Besonders genau nimmt diesen Job Mama Tiefseekrake, zumindest das Weibchen der Art Graneledone boreopacifica, das US-amerikanische Forscher mit ihrem Tauchroboter in 1397 Metern Tiefe beobachteten. Ganze 53 Monate lang, also fast viereinhalb Jahre, bewachte Mama Tiefseekrake ihr Gelege. "In der Zeit, in der wir sie beobachteten, ließ sie das Gelege nicht ein einziges Mal aus den Augen", berichtete der Biologe Bruce Robison vom Monterey Bay Aquarium Research Institute.
Etwas entspannter lassen sich die lieben Kleinen unter Kontrolle halten, wenn man sie ganz einfach mit sich herumträgt. Aber auch das kann mühsam sein, wie Mutti Ohrwurm weiß. Die kümmert sich sehr liebevoll um ihre Nachkommenschaft, was bei Insekten eher die Ausnahme ist.

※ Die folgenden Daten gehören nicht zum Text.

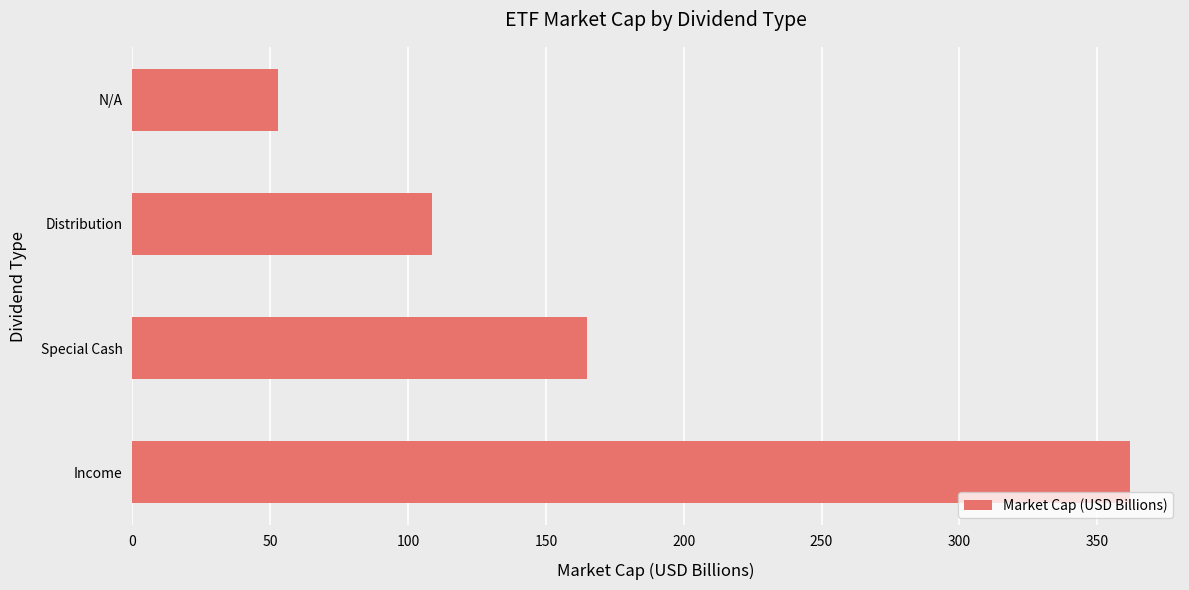

Between N/A and Income, which is larger?

Income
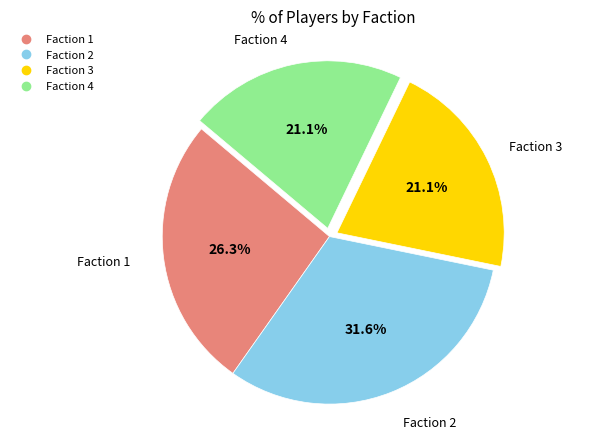

True or false: Faction 2 accounts for 19% of the total.

False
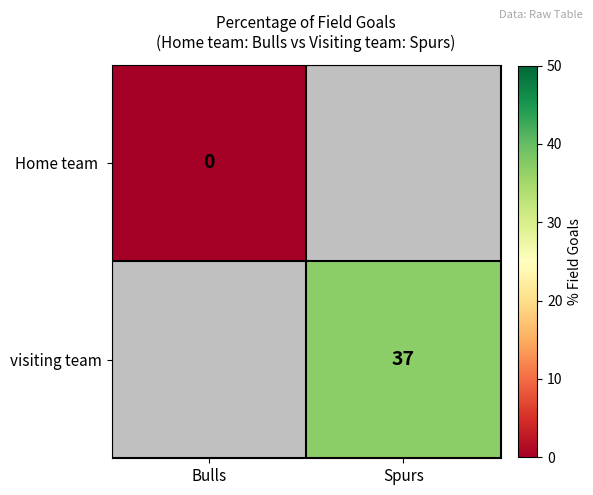

Count the number of categories in the chart.

2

Die gut 50 Eier, die sie legt, werden geputzt und gewendet, damit sich der Nachwuchs im Inneren auch optimal entwickeln kann. Wenn die Kleinen dann schlüpfen, hilft ihnen ihre Mutter sogar, die Schale zu durchbrechen.
Ja, selbst gemeinsame Ausflüge in die Botanik stehen auf dem Programm. Kommt einer aus der Rasselbande dabei mal zu weit vom Weg ab, kommt Mama Ohrwurm herbeigeeilt und sammelt den Racker wieder ein. Bei den Gliederfüßern ist die Mutterliebe übrigens ein uralter Hut. Im feinen Schiefer der kanadischen Burgess-Shale-Formation fanden Wissenschaftler 2015 mehrere Fossilien des 508 Millionen Jahre alten krebsartigen Gliederfüßers Waptia fieldensis, der bis zu 24 Eier geschützt unter dem Panzer bei sich trug. Dies ist einer der ältesten Belege für ein Lebewesen, das sich um seinen Nachwuchs sorgt.
Einigen Tiermüttern schlagen die lieben Kleinen aber ganz schön auf den Magen. Mama Magenbrüterfrosch schluckt ihr Gelege, wie der Name vermuten lässt, kurzerhand und brütet die Fröschlein im Magen aus. Das ist allerdings Mutterliebe von gestern, denn die Frösche sind vor einigen Jahren ausgestorben. Wissenschaftler arbeiten zur Zeit mit Hochdruck daran, die kleinen Tiere eines schönen Tages wiederzubeleben.
Bei vielen Tieren kümmern sich die Mütter noch sehr lange um ihren Nachwuchs und unterweisen die Heranwachsenden in der Jagd oder der Nahrungssuche und vermitteln ihnen soziale Verhaltensweisen. Bei manchen Spezies erstreckt sich diese Fürsorge sogar bis ins Erwachsenenalter des Nachwuchses und kann unter Umständen ein ganzes Leben lang andauern, wie etwa bei den asiatischen Elefanten. Auch Orang Utans sind solche Supermuttis. Sechs bis acht Jahre lang kümmern sie sich liebevoll um ihre Nachkommen und geben in der Zeit ihr Können und Wissen an die Kinder weiter. "Hotel Mama" weiß man also auch im Tierreich durchaus zu schätzen.